Problem to work on: For the records that follow, please set down exactly the lines between the one holding "2: (881, 436, 1.31)" and the one holding "16: (905, 529, 1.28)", inclusive, and only those.

Collected data:
==========

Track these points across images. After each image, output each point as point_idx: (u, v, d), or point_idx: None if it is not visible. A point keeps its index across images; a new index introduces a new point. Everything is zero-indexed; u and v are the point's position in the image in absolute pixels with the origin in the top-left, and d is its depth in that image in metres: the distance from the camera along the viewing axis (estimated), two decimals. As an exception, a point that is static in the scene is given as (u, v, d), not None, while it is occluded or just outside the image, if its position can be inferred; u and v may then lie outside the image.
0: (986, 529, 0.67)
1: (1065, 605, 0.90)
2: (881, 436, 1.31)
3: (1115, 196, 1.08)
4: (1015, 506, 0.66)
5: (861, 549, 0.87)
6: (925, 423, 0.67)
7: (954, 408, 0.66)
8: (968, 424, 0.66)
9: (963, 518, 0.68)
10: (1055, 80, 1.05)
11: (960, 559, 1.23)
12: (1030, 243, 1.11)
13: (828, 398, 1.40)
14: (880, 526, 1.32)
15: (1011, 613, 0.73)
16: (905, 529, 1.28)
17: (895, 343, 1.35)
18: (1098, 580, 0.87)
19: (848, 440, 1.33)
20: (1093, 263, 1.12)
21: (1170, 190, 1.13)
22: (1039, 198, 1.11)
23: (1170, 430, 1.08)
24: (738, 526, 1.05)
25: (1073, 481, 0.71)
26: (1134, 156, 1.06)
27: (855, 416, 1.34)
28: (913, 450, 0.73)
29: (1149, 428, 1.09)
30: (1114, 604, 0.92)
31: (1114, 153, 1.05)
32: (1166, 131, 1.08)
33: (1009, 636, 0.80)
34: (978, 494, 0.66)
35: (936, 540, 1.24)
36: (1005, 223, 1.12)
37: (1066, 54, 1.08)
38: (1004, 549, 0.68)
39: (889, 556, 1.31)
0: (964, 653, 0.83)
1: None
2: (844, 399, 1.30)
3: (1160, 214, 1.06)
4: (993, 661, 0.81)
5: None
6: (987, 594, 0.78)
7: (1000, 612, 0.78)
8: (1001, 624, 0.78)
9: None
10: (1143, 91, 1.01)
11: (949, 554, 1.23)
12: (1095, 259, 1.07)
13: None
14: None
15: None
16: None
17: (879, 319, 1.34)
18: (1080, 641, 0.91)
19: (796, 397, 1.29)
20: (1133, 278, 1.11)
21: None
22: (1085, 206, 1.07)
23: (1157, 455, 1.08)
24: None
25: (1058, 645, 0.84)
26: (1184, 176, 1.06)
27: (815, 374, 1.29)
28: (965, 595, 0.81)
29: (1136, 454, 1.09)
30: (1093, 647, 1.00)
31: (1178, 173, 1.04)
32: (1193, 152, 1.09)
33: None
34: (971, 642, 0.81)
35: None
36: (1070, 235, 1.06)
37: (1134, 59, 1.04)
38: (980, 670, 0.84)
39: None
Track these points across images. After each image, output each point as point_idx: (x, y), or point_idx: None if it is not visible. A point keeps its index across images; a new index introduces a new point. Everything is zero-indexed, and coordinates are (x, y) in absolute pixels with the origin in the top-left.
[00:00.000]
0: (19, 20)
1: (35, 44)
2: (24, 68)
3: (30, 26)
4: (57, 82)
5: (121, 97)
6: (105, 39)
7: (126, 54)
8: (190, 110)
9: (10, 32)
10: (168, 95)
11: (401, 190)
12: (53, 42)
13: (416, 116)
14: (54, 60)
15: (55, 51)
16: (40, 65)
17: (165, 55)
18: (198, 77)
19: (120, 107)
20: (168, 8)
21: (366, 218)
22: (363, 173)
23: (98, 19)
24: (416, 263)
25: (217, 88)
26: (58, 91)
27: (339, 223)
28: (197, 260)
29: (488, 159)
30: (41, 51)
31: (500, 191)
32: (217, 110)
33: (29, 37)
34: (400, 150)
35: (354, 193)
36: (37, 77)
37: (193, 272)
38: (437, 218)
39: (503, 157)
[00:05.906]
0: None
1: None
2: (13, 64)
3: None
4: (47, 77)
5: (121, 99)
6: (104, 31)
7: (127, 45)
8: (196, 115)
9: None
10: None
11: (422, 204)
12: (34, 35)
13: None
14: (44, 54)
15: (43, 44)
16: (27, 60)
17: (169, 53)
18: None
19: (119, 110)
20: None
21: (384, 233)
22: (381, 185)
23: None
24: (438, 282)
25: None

==========

Answer area:
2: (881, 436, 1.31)
3: (1115, 196, 1.08)
4: (1015, 506, 0.66)
5: (861, 549, 0.87)
6: (925, 423, 0.67)
7: (954, 408, 0.66)
8: (968, 424, 0.66)
9: (963, 518, 0.68)
10: (1055, 80, 1.05)
11: (960, 559, 1.23)
12: (1030, 243, 1.11)
13: (828, 398, 1.40)
14: (880, 526, 1.32)
15: (1011, 613, 0.73)
16: (905, 529, 1.28)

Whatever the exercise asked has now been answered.